Our Second day took us via the Pegasus museum en route through the Eastern flank of the invasion to the 6th Airborne divisions area of responsibility and in particular to the Merville Battery. It was here that we related the story of our second individual soldier - Lt Col Terence Brandram Otway DSO who in a very different way had to lead his men and make very difficult decisions on D Day. Unfortunately again, space does not allow the re-telling of Lt Col Otways battle but we took as much time as possible to enjoy the sights and sounds at the museum which was once such a fortified bunker complex.

Leaving the Merville battery we moved on to consider the battles that raged around the area of Caen and its' outskirts during the summer of 1944 where the Germans hung on and caused the delays suffered by General Montgomery and his men. We concluded our tour with a visit to Banneville Le Campagne cemetery where we again held a small ceremony with Bugle and Northumbrian Pipes accompanying the raising of standards. Poppies were laid at graves of Fusiliers and Green Howards who had fallen in the Days, Weeks and Months following the invasion and a personal tribute reminded everybody that many families were affected by what happened that summer. Not least my own as my Grandfather was killed at sea on the 13th June escorting the follow up troops on HMS Boadicea, I am sure he would have been with us had he survived.
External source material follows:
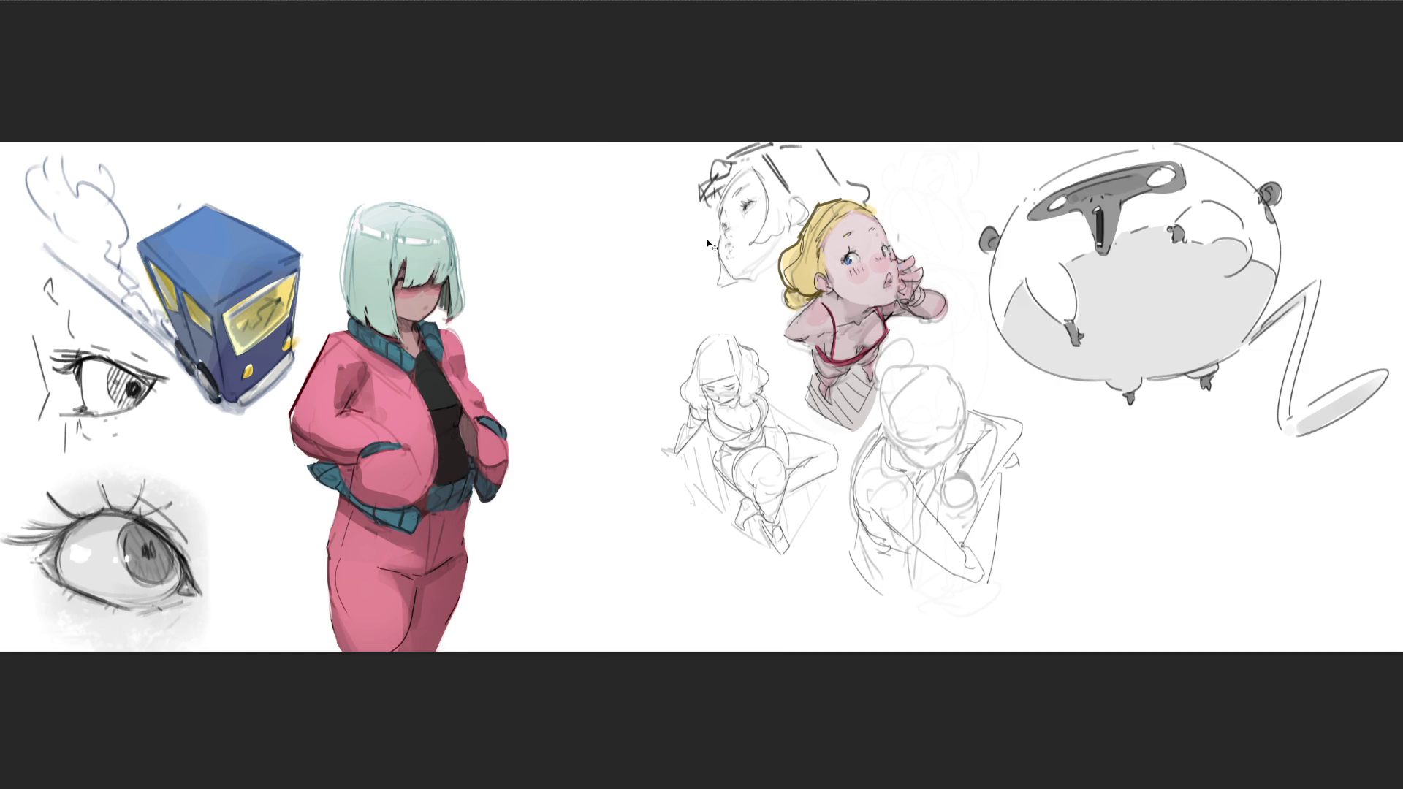
key("ctrl+z")
- Reposition the middle figure sketch group toward the banner centre and nudge it slightly right
key("ctrl+t")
Returning to enjoy the sights and sounds of Caen and the Citadel and churches built by William the conqueror I was reminded of the complete devastation that accompanied the sacking of this city so many centuries ago and that which was brought upon it in the fight for its' liberation. It is a great tribute to the people of Normandy that they welcome us with open hands and a warm spirit and on each occasion I have visited I have made new friends from different cultures. There were some on the trip for whom this was their first experience of a tour and I know that they will come again, I sincerely hope that they and we will continue to honour, respect and remember those who fought for the liberation of Europe.